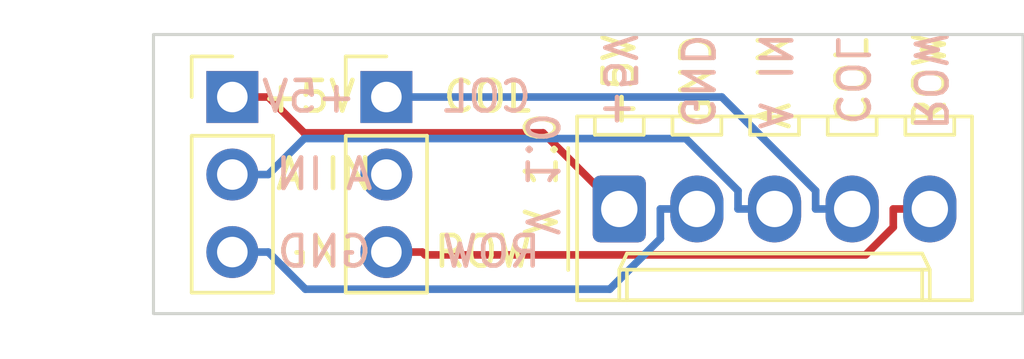
<source format=kicad_pcb>
(kicad_pcb (version 20211014) (generator pcbnew)

  (general
    (thickness 1.6)
  )

  (paper "A4")
  (layers
    (0 "F.Cu" signal)
    (31 "B.Cu" signal)
    (32 "B.Adhes" user "B.Adhesive")
    (33 "F.Adhes" user "F.Adhesive")
    (34 "B.Paste" user)
    (35 "F.Paste" user)
    (36 "B.SilkS" user "B.Silkscreen")
    (37 "F.SilkS" user "F.Silkscreen")
    (38 "B.Mask" user)
    (39 "F.Mask" user)
    (40 "Dwgs.User" user "User.Drawings")
    (41 "Cmts.User" user "User.Comments")
    (42 "Eco1.User" user "User.Eco1")
    (43 "Eco2.User" user "User.Eco2")
    (44 "Edge.Cuts" user)
    (45 "Margin" user)
    (46 "B.CrtYd" user "B.Courtyard")
    (47 "F.CrtYd" user "F.Courtyard")
    (48 "B.Fab" user)
    (49 "F.Fab" user)
    (50 "User.1" user)
    (51 "User.2" user)
    (52 "User.3" user)
    (53 "User.4" user)
    (54 "User.5" user)
    (55 "User.6" user)
    (56 "User.7" user)
    (57 "User.8" user)
    (58 "User.9" user)
  )

  (setup
    (pad_to_mask_clearance 0)
    (pcbplotparams
      (layerselection 0x00010fc_ffffffff)
      (disableapertmacros false)
      (usegerberextensions false)
      (usegerberattributes true)
      (usegerberadvancedattributes true)
      (creategerberjobfile true)
      (svguseinch false)
      (svgprecision 6)
      (excludeedgelayer true)
      (plotframeref false)
      (viasonmask false)
      (mode 1)
      (useauxorigin false)
      (hpglpennumber 1)
      (hpglpenspeed 20)
      (hpglpendiameter 15.000000)
      (dxfpolygonmode true)
      (dxfimperialunits true)
      (dxfusepcbnewfont true)
      (psnegative false)
      (psa4output false)
      (plotreference true)
      (plotvalue true)
      (plotinvisibletext false)
      (sketchpadsonfab false)
      (subtractmaskfromsilk false)
      (outputformat 1)
      (mirror false)
      (drillshape 0)
      (scaleselection 1)
      (outputdirectory "MANUFACTURING/")
    )
  )

  (net 0 "")
  (net 1 "/+5V")
  (net 2 "/ANALOG_GND")
  (net 3 "/ANALOG_IN")
  (net 4 "/SWITCH_COL")
  (net 5 "/SWITCH_ROW")
  (net 6 "unconnected-(SW1-Pad2)")

  (footprint "Connector_PinHeader_2.54mm:PinHeader_1x03_P2.54mm_Vertical" (layer "F.Cu") (at 143.764 70.119))

  (footprint "Connector_Molex:Molex_KK-254_AE-6410-05A_1x05_P2.54mm_Vertical" (layer "F.Cu") (at 151.384 73.787))

  (footprint "Connector_PinHeader_2.54mm:PinHeader_1x03_P2.54mm_Vertical" (layer "F.Cu") (at 138.724 70.119))

  (gr_rect (start 136.144 68.072) (end 164.592 77.216) (layer "Edge.Cuts") (width 0.1) (fill none) (tstamp 654281b3-a6a0-4fec-b03f-f2cd5f1d3ff7))
  (gr_text "+5V" (at 141.224 70.104) (layer "B.SilkS") (tstamp 1c50e3a5-282c-4bd6-a5a3-97f10b2c0ade)
    (effects (font (size 1 1) (thickness 0.15)) (justify mirror))
  )
  (gr_text "GND" (at 141.732 75.184) (layer "B.SilkS") (tstamp 3f7710ed-1195-4c59-8c70-a11724284ba9)
    (effects (font (size 1 1) (thickness 0.15)) (justify mirror))
  )
  (gr_text "A IN" (at 141.732 72.644) (layer "B.SilkS") (tstamp 47d2888d-ad55-4208-8fc3-9dc512259787)
    (effects (font (size 1 1) (thickness 0.15)) (justify mirror))
  )
  (gr_text "ROW" (at 147.193 75.184) (layer "B.SilkS") (tstamp 5f0f75ec-30c5-4456-aef7-9f6961c9b174)
    (effects (font (size 1 1) (thickness 0.15)) (justify mirror))
  )
  (gr_text "ROW" (at 161.544 69.596 -90) (layer "B.SilkS") (tstamp 774197a7-7929-4e74-a3f5-e7e7a84b6f6e)
    (effects (font (size 1 1) (thickness 0.15)) (justify mirror))
  )
  (gr_text "+5V" (at 151.384 69.596 -90) (layer "B.SilkS") (tstamp 7d81d5ed-179f-45b7-88ac-c307469adcaa)
    (effects (font (size 1 1) (thickness 0.15)) (justify mirror))
  )
  (gr_text "GND" (at 153.924 69.596 -90) (layer "B.SilkS") (tstamp 8491f6bd-45a8-4aed-87f7-763b73186a3e)
    (effects (font (size 1 1) (thickness 0.15)) (justify mirror))
  )
  (gr_text "COL" (at 147.066 70.104) (layer "B.SilkS") (tstamp a1d2ad72-c771-4cfb-b331-56e1644a9207)
    (effects (font (size 1 1) (thickness 0.15)) (justify mirror))
  )
  (gr_text "COL" (at 159.004 69.596 -90) (layer "B.SilkS") (tstamp bcc81f92-7f4c-48b0-b261-43d5c157593e)
    (effects (font (size 1 1) (thickness 0.15)) (justify mirror))
  )
  (gr_text "V 1.0" (at 148.844 72.644 -90) (layer "B.SilkS") (tstamp d4aef4a1-8bcc-4c68-ada8-6c849a1e1ce1)
    (effects (font (size 1 1) (thickness 0.15)) (justify mirror))
  )
  (gr_text "A IN" (at 156.464 69.596 -90) (layer "B.SilkS") (tstamp f60a1c83-bbd3-44de-883a-4b8265c63f18)
    (effects (font (size 1 1) (thickness 0.15)) (justify mirror))
  )
  (gr_text "V 1.0" (at 148.844 72.644 90) (layer "F.SilkS") (tstamp 12fe1457-fe7f-4762-bd2d-5a8fb877e162)
    (effects (font (size 1 1) (thickness 0.15)))
  )
  (gr_text "ROW" (at 161.544 69.596 90) (layer "F.SilkS") (tstamp 2f87860e-a125-437f-9ed2-d4e364f051cb)
    (effects (font (size 1 1) (thickness 0.15)))
  )
  (gr_text "GND" (at 153.924 69.596 90) (layer "F.SilkS") (tstamp 30011c3d-8a8b-42a3-a201-560b2efd49a2)
    (effects (font (size 1 1) (thickness 0.15)))
  )
  (gr_text "+5V" (at 151.384 69.596 90) (layer "F.SilkS") (tstamp 32686ad4-f81e-45f0-beb4-fc801934c3ae)
    (effects (font (size 1 1) (thickness 0.15)))
  )
  (gr_text "A IN" (at 141.732 72.644) (layer "F.SilkS") (tstamp 71a84448-db91-4853-a139-f0fcc0a1afc9)
    (effects (font (size 1 1) (thickness 0.15)))
  )
  (gr_text "GND" (at 141.732 75.184) (layer "F.SilkS") (tstamp 71ffb729-ca97-46b7-a0fc-9c6ac1e1c872)
    (effects (font (size 1 1) (thickness 0.15)))
  )
  (gr_text "+5V" (at 141.224 70.104) (layer "F.SilkS") (tstamp 82b2c80f-4293-43c8-b1bd-2177d2e110fe)
    (effects (font (size 1 1) (thickness 0.15)))
  )
  (gr_text "ROW" (at 146.939 75.184) (layer "F.SilkS") (tstamp 95972217-5eb9-4d77-8c4e-a5fe7291102c)
    (effects (font (size 1 1) (thickness 0.15)))
  )
  (gr_text "A IN" (at 156.464 69.596 90) (layer "F.SilkS") (tstamp 9fc8230c-d388-4d2b-94f6-4ffe2c88fb29)
    (effects (font (size 1 1) (thickness 0.15)))
  )
  (gr_text "COL" (at 159.004 69.596 90) (layer "F.SilkS") (tstamp cd4953e8-3ded-416c-bbec-aff1c5a44e1c)
    (effects (font (size 1 1) (thickness 0.15)))
  )
  (gr_text "COL" (at 147.066 70.104) (layer "F.SilkS") (tstamp f9e2fba2-80c4-4302-a23c-be431064ec7c)
    (effects (font (size 1 1) (thickness 0.15)))
  )

  (segment (start 141.0746 71.2943) (end 148.8913 71.2943) (width 0.25) (layer "F.Cu") (net 1) (tstamp 3169d84c-bd2c-417d-917c-e355b86a7c67))
  (segment (start 139.8993 70.119) (end 141.0746 71.2943) (width 0.25) (layer "F.Cu") (net 1) (tstamp 4108e412-9dda-4f3c-a967-3ff9e39ad788))
  (segment (start 138.724 70.119) (end 139.8993 70.119) (width 0.25) (layer "F.Cu") (net 1) (tstamp dd2df5d1-578e-4611-ac86-bb045eb2b1a4))
  (segment (start 148.8913 71.2943) (end 151.384 73.787) (width 0.25) (layer "F.Cu") (net 1) (tstamp eced55bb-e0f6-4608-ba22-bab3437b9f73))
  (segment (start 153.924 73.787) (end 152.7287 73.787) (width 0.25) (layer "B.Cu") (net 2) (tstamp 1142a043-c0cf-48e0-af3b-393af56c162a))
  (segment (start 138.724 75.199) (end 139.8993 75.199) (width 0.25) (layer "B.Cu") (net 2) (tstamp 21199567-7250-430c-81d8-d6574b09541d))
  (segment (start 141.1159 76.4156) (end 151.0713 76.4156) (width 0.25) (layer "B.Cu") (net 2) (tstamp 6187fb33-aef4-4fb7-adf7-28355a62dc9e))
  (segment (start 152.7287 74.7582) (end 152.7287 73.787) (width 0.25) (layer "B.Cu") (net 2) (tstamp 72c97daa-19d0-4dee-980f-c8d488124618))
  (segment (start 139.8993 75.199) (end 141.1159 76.4156) (width 0.25) (layer "B.Cu") (net 2) (tstamp 9315b5da-6b94-4aee-a13e-8856ab75db80))
  (segment (start 151.0713 76.4156) (end 152.7287 74.7582) (width 0.25) (layer "B.Cu") (net 2) (tstamp bd4567a8-977e-478f-b9f7-2fd57b2a0296))
  (segment (start 156.464 73.787) (end 155.2687 73.787) (width 0.25) (layer "B.Cu") (net 3) (tstamp 30f038c0-3e46-41a2-98e6-0da766097329))
  (segment (start 141.0781 71.4802) (end 153.5595 71.4802) (width 0.25) (layer "B.Cu") (net 3) (tstamp 525ef870-f406-4f49-8de0-46bae49534a9))
  (segment (start 155.2687 73.1894) (end 155.2687 73.787) (width 0.25) (layer "B.Cu") (net 3) (tstamp 6c88c3b4-4708-4071-9050-e6046c655447))
  (segment (start 153.5595 71.4802) (end 155.2687 73.1894) (width 0.25) (layer "B.Cu") (net 3) (tstamp 6cd86e66-149e-4469-8bcd-1772bf3090a0))
  (segment (start 138.724 72.659) (end 139.8993 72.659) (width 0.25) (layer "B.Cu") (net 3) (tstamp db301425-4b61-4d9c-8a8d-fbd277411c10))
  (segment (start 139.8993 72.659) (end 141.0781 71.4802) (width 0.25) (layer "B.Cu") (net 3) (tstamp f6992b7a-d63e-4093-9478-0873a169ee9a))
  (segment (start 154.7383 70.119) (end 143.764 70.119) (width 0.25) (layer "B.Cu") (net 4) (tstamp 5697bfa4-fe52-4d57-bd5d-80a66b43713b))
  (segment (start 157.8087 73.787) (end 157.8087 73.1894) (width 0.25) (layer "B.Cu") (net 4) (tstamp 7876116b-74b8-48f6-b770-53e714b2ad99))
  (segment (start 157.8087 73.1894) (end 154.7383 70.119) (width 0.25) (layer "B.Cu") (net 4) (tstamp 7c909c45-73c7-4fa0-aab0-dcb63f489f65))
  (segment (start 159.004 73.787) (end 157.8087 73.787) (width 0.25) (layer "B.Cu") (net 4) (tstamp 832ba1f8-e5ba-4605-a8a0-cb76ce3774b4))
  (segment (start 161.544 73.787) (end 160.3487 73.787) (width 0.25) (layer "F.Cu") (net 5) (tstamp 6d8f7919-2ae9-489a-bbef-cb01f5c120ff))
  (segment (start 160.3487 73.787) (end 160.3487 74.3846) (width 0.25) (layer "F.Cu") (net 5) (tstamp 83d53dc6-472c-4cc2-a875-120eb5dda551))
  (segment (start 143.764 75.199) (end 144.9393 75.199) (width 0.25) (layer "F.Cu") (net 5) (tstamp ddb9957d-b26a-4253-a850-e185f6cd8a4b))
  (segment (start 159.4415 75.2918) (end 145.0321 75.2918) (width 0.25) (layer "F.Cu") (net 5) (tstamp e53eca24-43d2-48d1-bd85-1ac4326f5724))
  (segment (start 160.3487 74.3846) (end 159.4415 75.2918) (width 0.25) (layer "F.Cu") (net 5) (tstamp f556adbf-e60b-4039-84db-2532507a97d6))
  (segment (start 145.0321 75.2918) (end 144.9393 75.199) (width 0.25) (layer "F.Cu") (net 5) (tstamp f585ee3b-af2f-4416-a3a3-a576e7ade440))

)

</source>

-*-*-

Job item
Copy exactly, with no other lines, the stretch of the material that begins at the line containing "(segment (start 143.764" and ends at its last line.

Response to the task
  (segment (start 143.764 75.199) (end 144.9393 75.199) (width 0.25) (layer "F.Cu") (net 5) (tstamp ddb9957d-b26a-4253-a850-e185f6cd8a4b))
  (segment (start 159.4415 75.2918) (end 145.0321 75.2918) (width 0.25) (layer "F.Cu") (net 5) (tstamp e53eca24-43d2-48d1-bd85-1ac4326f5724))
  (segment (start 160.3487 74.3846) (end 159.4415 75.2918) (width 0.25) (layer "F.Cu") (net 5) (tstamp f556adbf-e60b-4039-84db-2532507a97d6))
  (segment (start 145.0321 75.2918) (end 144.9393 75.199) (width 0.25) (layer "F.Cu") (net 5) (tstamp f585ee3b-af2f-4416-a3a3-a576e7ade440))

)

</source>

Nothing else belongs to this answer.